> _Exercise aim_
Can you copy every line of the items below, character for character, in the same order?

> _Data extracts_

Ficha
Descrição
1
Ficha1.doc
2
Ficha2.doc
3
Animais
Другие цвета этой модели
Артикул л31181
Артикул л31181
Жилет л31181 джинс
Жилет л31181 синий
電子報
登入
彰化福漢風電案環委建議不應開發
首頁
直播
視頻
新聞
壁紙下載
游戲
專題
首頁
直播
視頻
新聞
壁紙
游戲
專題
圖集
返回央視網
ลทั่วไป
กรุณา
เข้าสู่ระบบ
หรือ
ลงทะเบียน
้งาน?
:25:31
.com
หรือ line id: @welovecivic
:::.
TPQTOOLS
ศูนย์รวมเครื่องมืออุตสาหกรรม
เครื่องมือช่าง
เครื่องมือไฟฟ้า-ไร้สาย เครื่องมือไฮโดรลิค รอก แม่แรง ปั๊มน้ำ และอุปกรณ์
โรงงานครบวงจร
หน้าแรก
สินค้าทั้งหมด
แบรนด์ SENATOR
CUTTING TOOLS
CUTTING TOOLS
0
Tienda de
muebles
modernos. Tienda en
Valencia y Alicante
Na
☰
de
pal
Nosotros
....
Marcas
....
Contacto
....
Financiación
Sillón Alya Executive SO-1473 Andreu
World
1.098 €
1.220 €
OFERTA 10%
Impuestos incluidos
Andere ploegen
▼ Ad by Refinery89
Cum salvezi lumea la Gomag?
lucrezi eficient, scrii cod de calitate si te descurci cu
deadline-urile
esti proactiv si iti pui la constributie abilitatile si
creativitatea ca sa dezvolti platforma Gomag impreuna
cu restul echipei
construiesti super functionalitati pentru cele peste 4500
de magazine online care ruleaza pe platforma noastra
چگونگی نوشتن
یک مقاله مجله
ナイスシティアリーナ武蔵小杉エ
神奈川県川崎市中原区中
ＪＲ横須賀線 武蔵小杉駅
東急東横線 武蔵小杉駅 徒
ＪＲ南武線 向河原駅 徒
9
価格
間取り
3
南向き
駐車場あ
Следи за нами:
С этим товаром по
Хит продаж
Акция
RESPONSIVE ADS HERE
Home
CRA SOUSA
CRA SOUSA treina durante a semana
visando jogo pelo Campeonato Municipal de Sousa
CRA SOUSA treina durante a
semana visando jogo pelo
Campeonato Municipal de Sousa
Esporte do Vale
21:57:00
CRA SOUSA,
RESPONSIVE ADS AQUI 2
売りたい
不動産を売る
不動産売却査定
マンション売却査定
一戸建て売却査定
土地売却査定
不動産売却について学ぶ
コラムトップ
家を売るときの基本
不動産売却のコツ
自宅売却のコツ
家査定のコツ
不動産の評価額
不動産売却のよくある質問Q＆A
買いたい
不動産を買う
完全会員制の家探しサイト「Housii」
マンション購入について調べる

> _Result of the exercise_
Ficha
Descrição
1
Ficha1.doc
2
Ficha2.doc
3
Animais
Другие цвета этой модели
Артикул л31181
Артикул л31181
Жилет л31181 джинс
Жилет л31181 синий
電子報
登入
彰化福漢風電案環委建議不應開發
首頁
直播
視頻
新聞
壁紙下載
游戲
專題
首頁
直播
視頻
新聞
壁紙
游戲
專題
圖集
返回央視網
ลทั่วไป
กรุณา
เข้าสู่ระบบ
หรือ
ลงทะเบียน
้งาน?
:25:31
.com
หรือ line id: @welovecivic
:::.
TPQTOOLS
ศูนย์รวมเครื่องมืออุตสาหกรรม
เครื่องมือช่าง
เครื่องมือไฟฟ้า-ไร้สาย เครื่องมือไฮโดรลิค รอก แม่แรง ปั๊มน้ำ และอุปกรณ์
โรงงานครบวงจร
หน้าแรก
สินค้าทั้งหมด
แบรนด์ SENATOR
CUTTING TOOLS
CUTTING TOOLS
0
Tienda de
muebles
modernos. Tienda en
Valencia y Alicante
Na
☰
de
pal
Nosotros
....
Marcas
....
Contacto
....
Financiación
Sillón Alya Executive SO-1473 Andreu
World
1.098 €
1.220 €
OFERTA 10%
Impuestos incluidos
Andere ploegen
▼ Ad by Refinery89
Cum salvezi lumea la Gomag?
lucrezi eficient, scrii cod de calitate si te descurci cu
deadline-urile
esti proactiv si iti pui la constributie abilitatile si
creativitatea ca sa dezvolti platforma Gomag impreuna
cu restul echipei
construiesti super functionalitati pentru cele peste 4500
de magazine online care ruleaza pe platforma noastra
چگونگی نوشتن
یک مقاله مجله
ナイスシティアリーナ武蔵小杉エ
神奈川県川崎市中原区中
ＪＲ横須賀線 武蔵小杉駅
東急東横線 武蔵小杉駅 徒
ＪＲ南武線 向河原駅 徒
9
価格
間取り
3
南向き
駐車場あ
Следи за нами:
С этим товаром по
Хит продаж
Акция
RESPONSIVE ADS HERE
Home
CRA SOUSA
CRA SOUSA treina durante a semana
visando jogo pelo Campeonato Municipal de Sousa
CRA SOUSA treina durante a
semana visando jogo pelo
Campeonato Municipal de Sousa
Esporte do Vale
21:57:00
CRA SOUSA,
RESPONSIVE ADS AQUI 2
売りたい
不動産を売る
不動産売却査定
マンション売却査定
一戸建て売却査定
土地売却査定
不動産売却について学ぶ
コラムトップ
家を売るときの基本
不動産売却のコツ
自宅売却のコツ
家査定のコツ
不動産の評価額
不動産売却のよくある質問Q＆A
買いたい
不動産を買う
完全会員制の家探しサイト「Housii」
マンション購入について調べる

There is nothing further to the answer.